Little biographical information is known about François Pierre, who took the name La Varenne, and whose most famous work, Le Cuisinier François represented a new approach to French cooking when it was first published in 1651. In addition to providing new recipes (the preceding century was dominated by reprints of older, popular recipes), La Varenne's work is significant for introducing the new method of French cooking found in the first half of the seventeenth century. Previously, French cooking was mainly influenced by Italian works, such as those outlined in the preceding case. The seventeenth century, however, saw a significant shift in style, mainly through the influence of La Varenne, who advocated a lighter hand with seasonings and the use of local herbs, as opposed to reliance on exotic, exported spices. He also began using what was then considered new vegetables, such as cauliflower and artichokes. La Varenne worked for a number of aristocratic employers, continuing the trend of cookbook authors coming from court kitchens.

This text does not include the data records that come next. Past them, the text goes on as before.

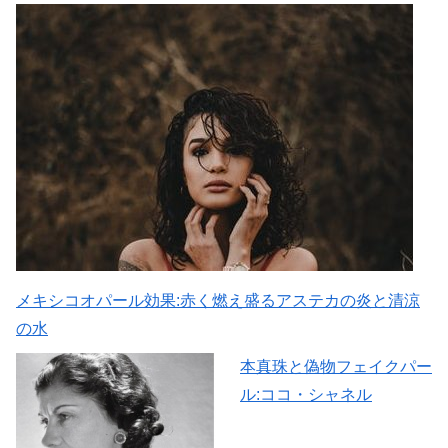
メキシコオパール効果:赤く燃え盛るアステカの炎と清涼
の水
本真珠と偽物フェイクパー
ル:ココ・シャネル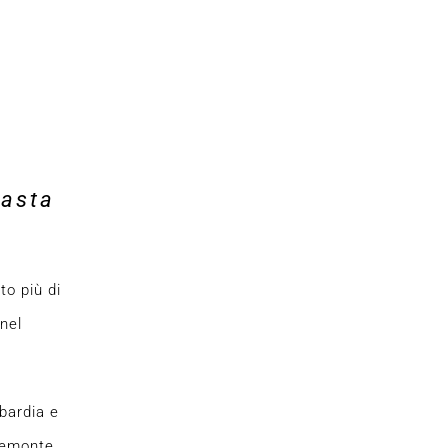
basta
to più di
nel
bardia e
iemonte,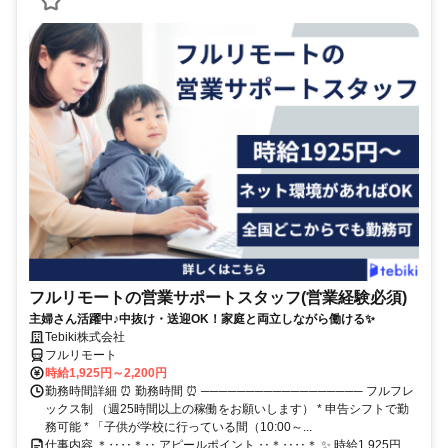
フルリモートの営業サポートスタッフ(営業経験必須)
主婦さん活躍中♪中抜け・送迎OK！家庭と両立しながら働ける✨
Tebiki株式会社
フルリモート
時給1,925円～2,200円
勤務時間詳細 ⏰ 勤務時間 ⏰ ────────────────── フルフレ
ックス制 （週25時間以上の稼働をお願いします） * 申告シフトで勤
務可能 * 「子供が学校に行っている間（10:00～...
仕事内容 ＊‥‥＊‥ アピールポイント ‥＊‥‥＊ ✨ 時給1,925円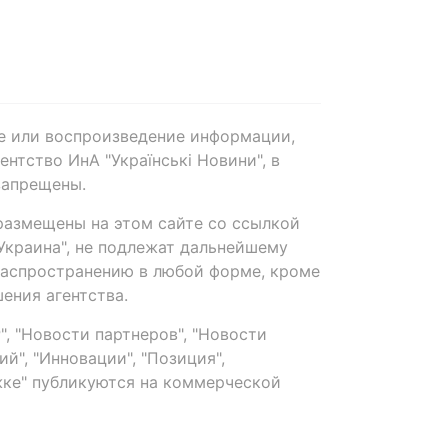
е или воспроизведение информации,
нтство ИнА "Українські Новини", в
запрещены.
размещены на этом сайте со ссылкой
-Украина", не подлежат дальнейшему
распространению в любой форме, кроме
ения агентства.
, "Новости партнеров", "Новости
й", "Инновации", "Позиция",
ке" публикуются на коммерческой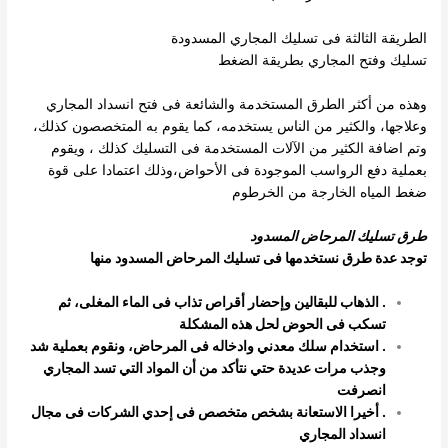
الطريقة الثالثة فى تسليك المجاري المسدودة
تسليك وفتح المجاري بطريقة الضغط
وهذه من أكثر الطرق المستخدمة والشائعة فى فتح انسداد المجاري
وعلاجها، والكثير من الناس يستخدمه، كما يقوم به المتخصصون كذلك،
وتم اضافة الكثير من الآلات المستخدمة فى التسليك
كذلك ، ويقوم
بعملية دفع الرواسب الموجودة فى الأحواض،وذلك اعتمادا على قوة
ضغط المياه الخارجة من الخرطوم
طرق تسليك المرحاض المسدود
توجد عدة طرق نستخدمها فى تسليك المرحاض المسدود منها
. الذهاب للبقالين وإحضار أقراص تذاب فى الماء المغلى، ثم
تسكب فى الحوض لحل هذه المشكلة
. استخدام سلك معدني وادخاله فى المرحاض، ونقوم بعملية شد
وجذب مرات عديدة حتي نتأكد من أن المواد التي تسد المجاري
انصرفت
. أخيرا الاستعانة بشخص متخصص فى إحدي الشركات فى مجال
انسداد المجاري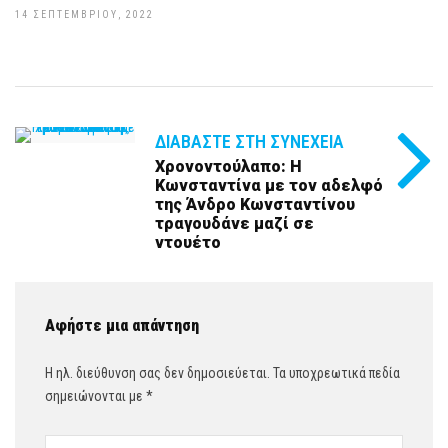
14 ΣΕΠΤΕΜΒΡΊΟΥ, 2022
ΔΙΑΒΆΣΤΕ ΣΤΗ ΣΥΝΈΧΕΙΑ
Χρονοντούλαπο: Η
Κωνσταντίνα με τον αδελφό
της Άνδρο Κωνσταντίνου
τραγουδάνε μαζί σε
ντουέτο
Αφήστε μια απάντηση
Η ηλ. διεύθυνση σας δεν δημοσιεύεται.
Τα υποχρεωτικά πεδία
σημειώνονται με
*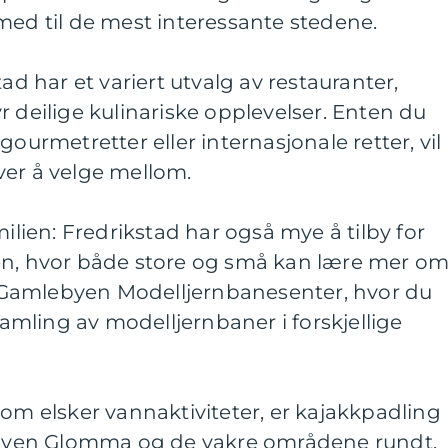
med til de mest interessante stedene.
tad har et variert utvalg av restauranter,
r deilige kulinariske opplevelser. Enten du
gourmetretter eller internasjonale retter, vil
ver å velge mellom.
milien: Fredrikstad har også mye å tilby for
en, hvor både store og små kan lære mer o
il Gamlebyen Modelljernbanesenter, hvor du
mling av modelljernbaner i forskjellige
som elsker vannaktiviteter, er kajakkpadling
 elven Glomma og de vakre områdene rundt.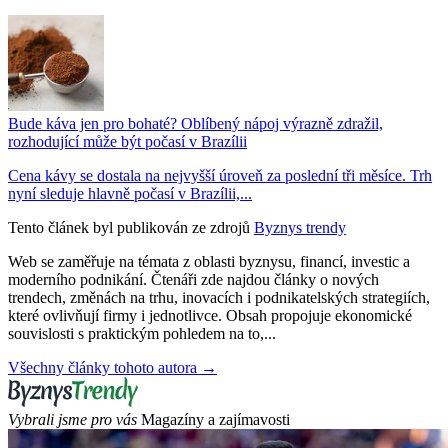
Bude káva jen pro bohaté? Oblíbený nápoj výrazně zdražil,
rozhodující může být počasí v Brazílii
Cena kávy se dostala na nejvyšší úroveň za poslední tři měsíce. Trh
nyní sleduje hlavně počasí v Brazílii,...
Tento článek byl publikován ze zdrojů
Byznys trendy
Web se zaměřuje na témata z oblasti byznysu, financí, investic a
moderního podnikání. Čtenáři zde najdou články o nových
trendech, změnách na trhu, inovacích i podnikatelských strategiích,
které ovlivňují firmy i jednotlivce. Obsah propojuje ekonomické
souvislosti s praktickým pohledem na to,...
Všechny články tohoto autora →
Vybrali jsme pro vás
Magazíny a zajímavosti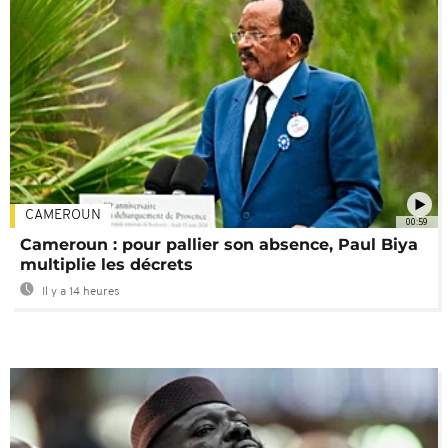
CAMEROUN
00:59
Cameroun : pour pallier son absence, Paul Biya
multiplie les décrets
Il y a 14 heures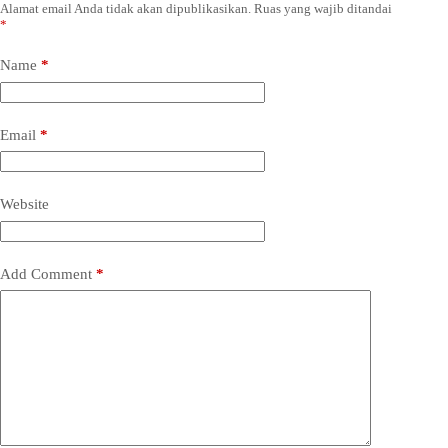
Alamat email Anda tidak akan dipublikasikan.
Ruas yang wajib ditandai
*
Name
*
Email
*
Website
Add Comment
*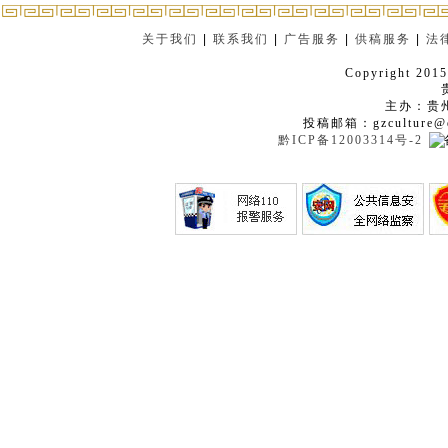
关于我们
|
联系我们
|
广告服务
|
供稿服务
|
法
Copyright 2015
主办：贵
投稿邮箱：gzculture@q
黔ICP备12003314号-2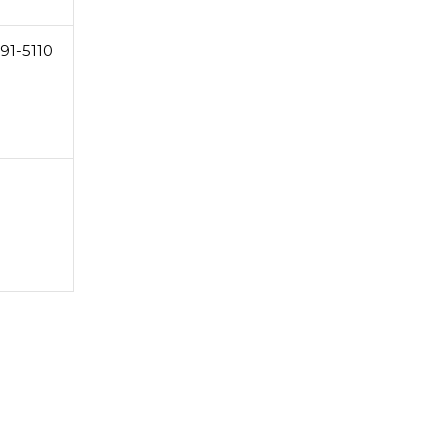
91-5110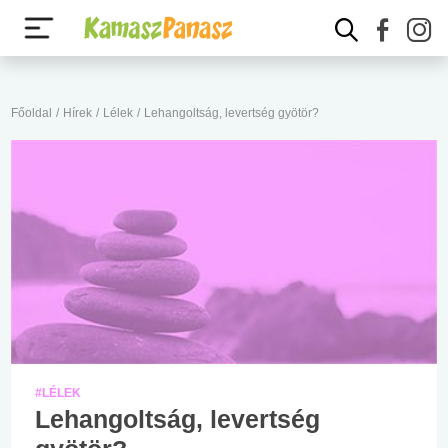
Főoldal
/
Hírek
/
Lélek
/
Lehangoltság, levertség gyötör?
#LÉLEK
Lehangoltság, levertség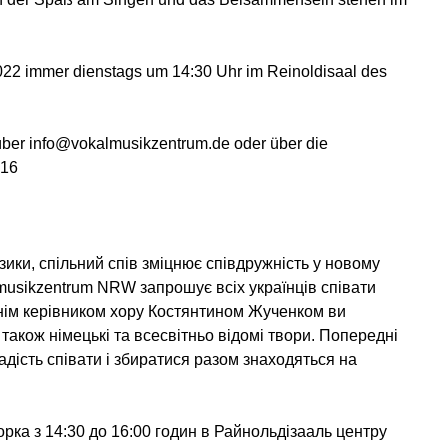
022 immer dienstags um 14:30 Uhr im Reinoldisaal des
über info@vokalmusikzentrum.de oder über die
 16
ики, спільний спів зміцнює співдружність у новому
lmusikzentrum NRW запрошує всіх українців співати
жнім керівником хору Костянтином Жученком ви
а також німецькі та всесвітньо відомі твори. Попередні
адість співати і збиратися разом знаходяться на
орка з 14:30 до 16:00 годин в Райнольдізааль центру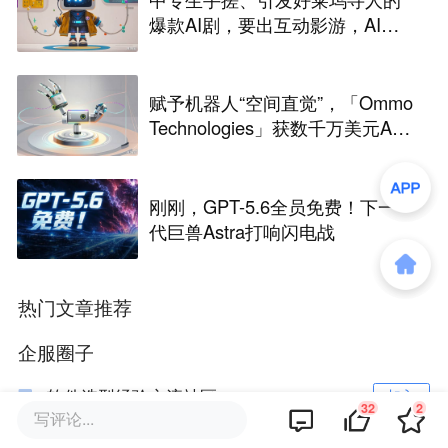
爆款AI剧，要出互动影游，AI剧
尽头是游戏？
赋予机器人“空间直觉”，「Ommo
Technologies」获数千万美元A轮
融资｜36氪首发
刚刚，GPT-5.6全员免费！下一
代巨兽Astra打响闪电战
热门文章推荐
企服圈子
软件选型经验交流社区
加入
32
2
写评论...
36氪企服点评订阅号
关注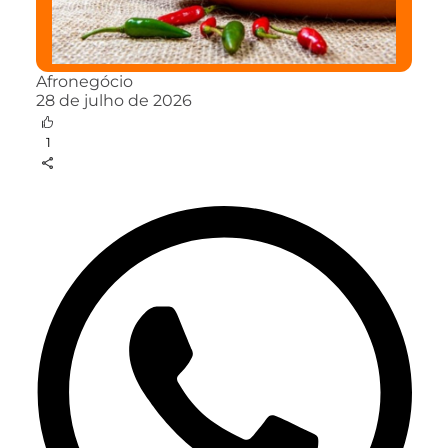
Afronegócio
28 de julho de 2026
1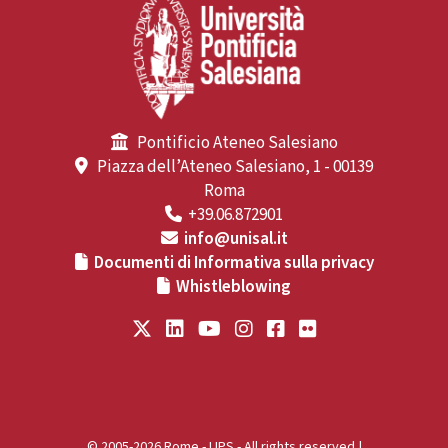
Pontificio Ateneo Salesiano
Piazza dell’Ateneo Salesiano, 1 - 00139
Roma
+39.06.872901
info@unisal.it
Documenti di Informativa sulla privacy
Whistleblowing
© 2005-2026 Rome - UPS - All rights reserved |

Le Cuisinier François was popular, and went into multiple editions. The copy displayed here was published in 1652. Extant first editions of early modern cookbooks can be difficult to come by, mainly due to the genre of the book: because a cookbook was foremost a practical text, used in the kitchen, the popular works became so heavily used they literally fell apart.
As a further sign of its popularity, Le Cuisinier François was translated into English in 1653 as The French Cook, the first translation of a French cookbook in to English, again underscoring La Varenne's influence. The edition displayed here is a first edition of the translation, and includes a small dictionary translating key French words.
Another influential book of this time, often attributed to La Varenne, is Le Patissier François, published in 1653. This book was the first to be devoted just to pastry. While much of it focuses on sweet pastries, savory approaches, such as pastry used for wrapping meat or fish, are also included. This work, too, was translated into English, as well as Swedish and German.